January 2007 Issue
Cleveland Cavaliers guard Eric Snow makes his living playing basketball, but he knows there's a lot more to life. That's why the Canton native thinks it's so important to stress other matters to youngsters.
"Education is the key to most things in life," Snow says. "Not just going to college, but getting a good education and learning. The love for learning is irreplaceable. It will take the person far in life."
Snow and the Cavaliers have teamed up to open the Eric Snow Reading and Learning Center in Canton's Edward L. Coleman Community Center - named after the former councilman - which hosts after-school programs for as many as 500 elementary-, middle- and high-school students each week. The learning center, painted in team colors of wine, gold and navy, is the fifth the Cavaliers have opened in the area.
Read to Achieve has been a league-wide NBA initiative since 2001. Reading and Learning Centers, a component of the Read to Achieve program, are selected through a screening process.
"This gives kids another avenue to use in their education," says Lisa Gissendaner, the director of the Canton center. "This has been a blessing. It's great how Eric has been able to give back to the community."
Snow wants all youngsters to benefit from his experiences whenever possible. The father of three also hosts Fatherhood Basketball Clinics for dads and sons at Quicken Loans Arena.
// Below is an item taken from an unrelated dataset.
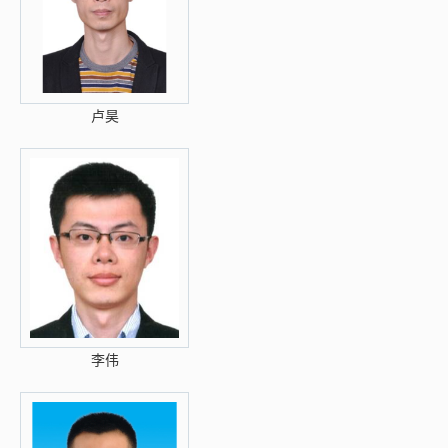
卢昊
李伟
"[According to statistics], having fathers present and involved in the lives of children results in a positive increase in nearly every part of their life," he says. "We see grades go up. Attitude is more positive. Leadership in activities is increased. Children and families with involved fathers have fewer incidences of medical problems. And when we see involved fathers particularly reading to their children, we see that the majority of those students do well in school and seek education beyond the high-school level."